The problem: Format the lines of the material as a JSON list of strings, one string per line with blank lines left out, starting with the line that contains "What is the maximum value shown in the chart?" and going on through the end of the material.

** Opening Input block **

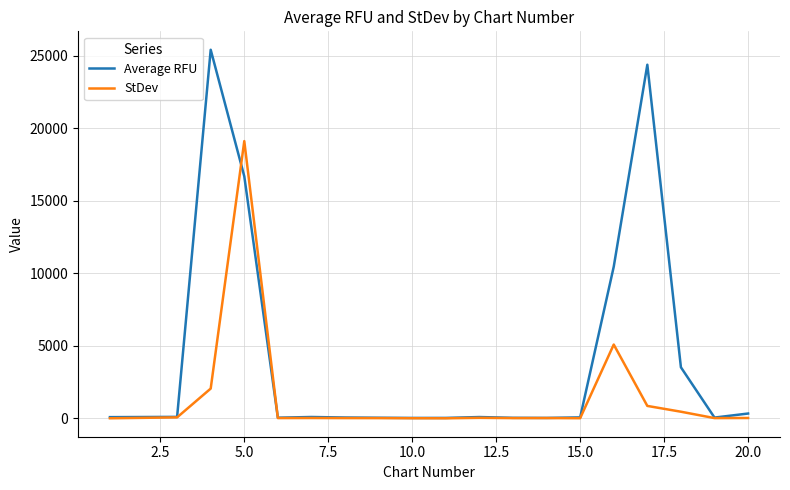

Does the chart display data point markers on the line(s)?

No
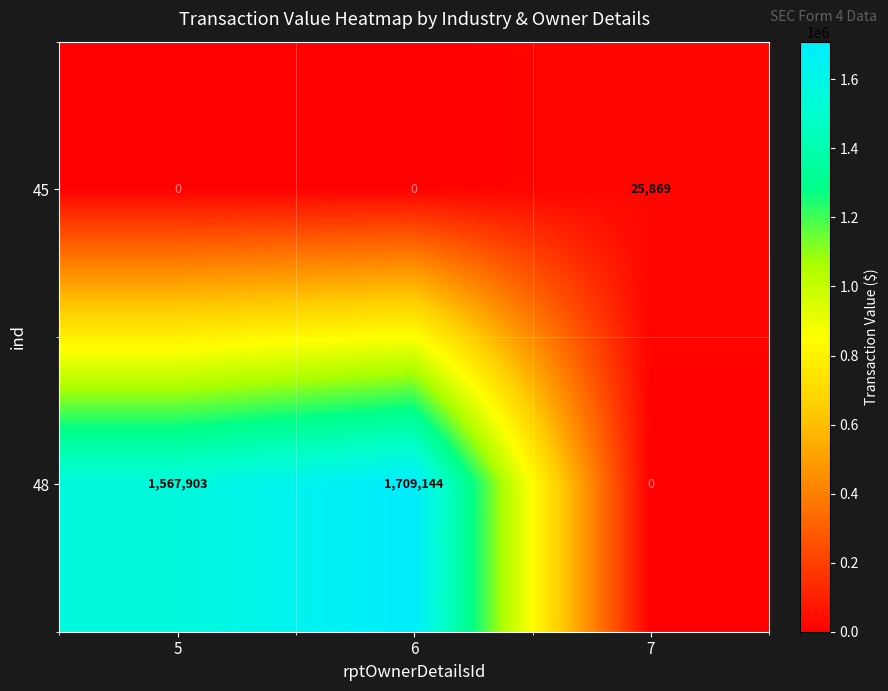

At 6, list the series in order from largest to smallest.

48, 45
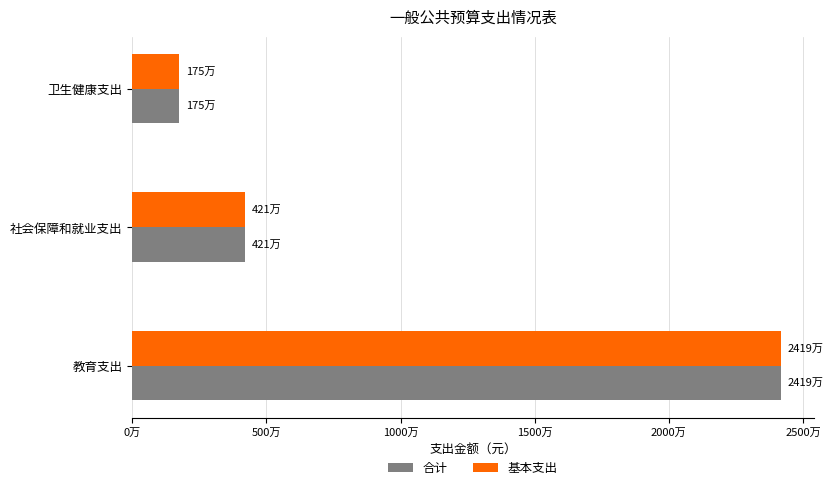

What is the maximum value shown in the chart?

24185362.3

** Closing Input block **

Written response:
[
  "What is the maximum value shown in the chart?",
  "24185362.3"
]